Belden: New deal activity has declined because lenders and other deal professionals have been busy servicing their customers with PPP and CARES Act funding as well as services related to this funding. Borrowers alike have been concentrating on securing PPP and other government funding. This has caused pressure from lenders on borrowers to be temporarily put off.
What are the most significant changes to deal appetite in your market pre- and post-COVID-19 pandemic onset?
Abundo: Whereas ABL lenders and traditional commercial bank lenders were competing more frequently for the same transactions in the recent past, there appears to be more of a clear division developing between the credit appetite of traditional and non-traditional lenders. Additionally, COVID has reinforced lending discipline among both traditional and non-traditional lenders.
Belden: The most significant changes to deal appetite relate to focusing on prospects that work in or service the essential industries. There has also been more focus on the borrower’s customers to ensure that these account debtors are in essential industries as well.
A few industries that have seen an uptick in business are companies in the food processing and food manufacturing industries. Additionally, companies that produce packaging represent another bright spot among businesses. Another essential business that has remained steady are companies that supply construction companies.
Overall, companies in food processing and manufacturing, packaging and construction supply represent a few of the industries that have been insulated from the initial effects of COVID. Conversely, the companies that have been most negatively impacted by COVID appear to be those businesses that provide products and services to the broader retail and restaurant industries.
What type of business collateral (accounts receivable, inventory, equipment, commercial real estate) has been most impacted in your marketplace recently?
Abundo: As COVID has limited overall activity, including the number of inventory valuations and liquidations being conducted, some inventory valuations have been coming out softer.
Belden: The analysis of accounts receivable and account debtors has become increasingly important. Separate from COVID, equipment valuations, and aerospace equipment valuations in particular, have seen some downward pressure.
What is your outlook for your marketplace in the next six months?

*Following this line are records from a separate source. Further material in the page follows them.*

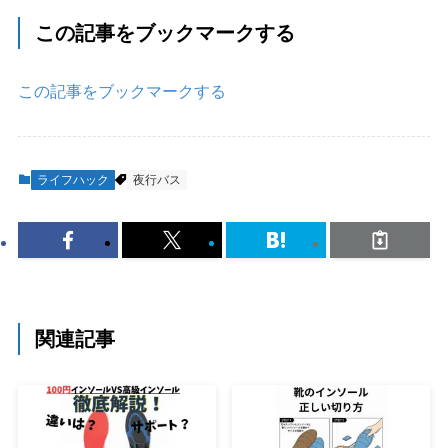
この記事をブックマークする
この記事をブックマークする
ライフハック
夜行バス
関連記事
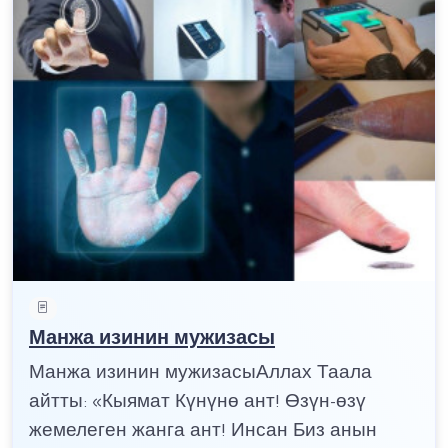
Манжа изинин мужизасы
Манжа изинин мужизасыАллах Таала
айтты: «Кыямат Күнүнө ант! Өзүн-өзү
жемелеген жанга ант! Инсан Биз анын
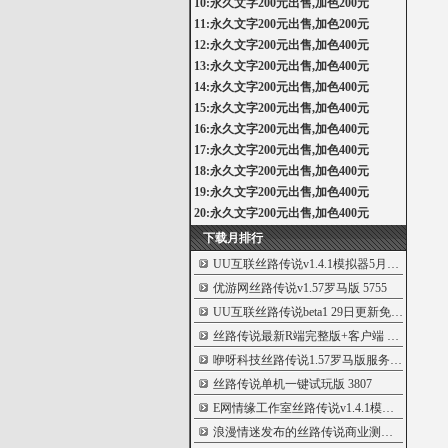
10:永久文字200元出售,加色200元
11:永久文字200元出售,加色200元
12:永久文字200元出售,加色400元
13:永久文字200元出售,加色400元
14:永久文字200元出售,加色400元
15:永久文字200元出售,加色400元
16:永久文字200元出售,加色400元
17:永久文字200元出售,加色400元
18:永久文字200元出售,加色400元
19:永久文字200元出售,加色400元
20:永久文字200元出售,加色400元
下载月排行
UU互联丝路传说v1.4.1模拟器5月28日更新版
优游网丝路传说v1.57罗马版
5755
UU互联丝路传说beta1 29日更新免费共享版
5
丝路传说最新R端完整版+客户端
5170
咿呀科技丝路传说1.57罗马版服务端
5152
丝路传说单机一键试玩版
3807
E网情缘工作室丝路传说v1.4.1模拟器
3578
浪漫情迷发布的丝路传说商业测试第一版
33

Abundo: With PPP funds dissipating, there is an expectation that deal activity will pick up in the third and fourth quarters of 2020. As borrowers report Q2 financial information to their lenders, these results will begin to show the full impact of COVID on their businesses. With Q2 financial information in-hand, portfolios may need to be right-sized at this point.
Belden: One of the focuses will be to see if accounts receivable turnover and collections slow down as PPP and government funding dissipate. Without further government funding, new business in the ABL space may pick up in Q3 or Q4 of 2020.
More broadly, COVID seems to have further accelerated certain business trends, including the move away from traditional brick-and-mortar retail and into e-commerce and mobile platforms. This transition started taking shape before COVID and will continue to play out after COVID.
Overall, both Abundo and Belden expect that ABL deal activity will pick up in the second half of 2020. Orrin shared some encouraging anecdotal stories about bright spots in the economy and in certain industries that are — or service — essential businesses. Abundo noted that COVID has reinforced lending and credit fundamentals and disciplines.
Regardless of the changes that COVID continues to present to the economy, asset-based lenders’ consistent focus on underwriting collateral on par with — and at times with precedence over — cash flow will allow them to remain nimble and to deliver middle-market businesses with the financing they need.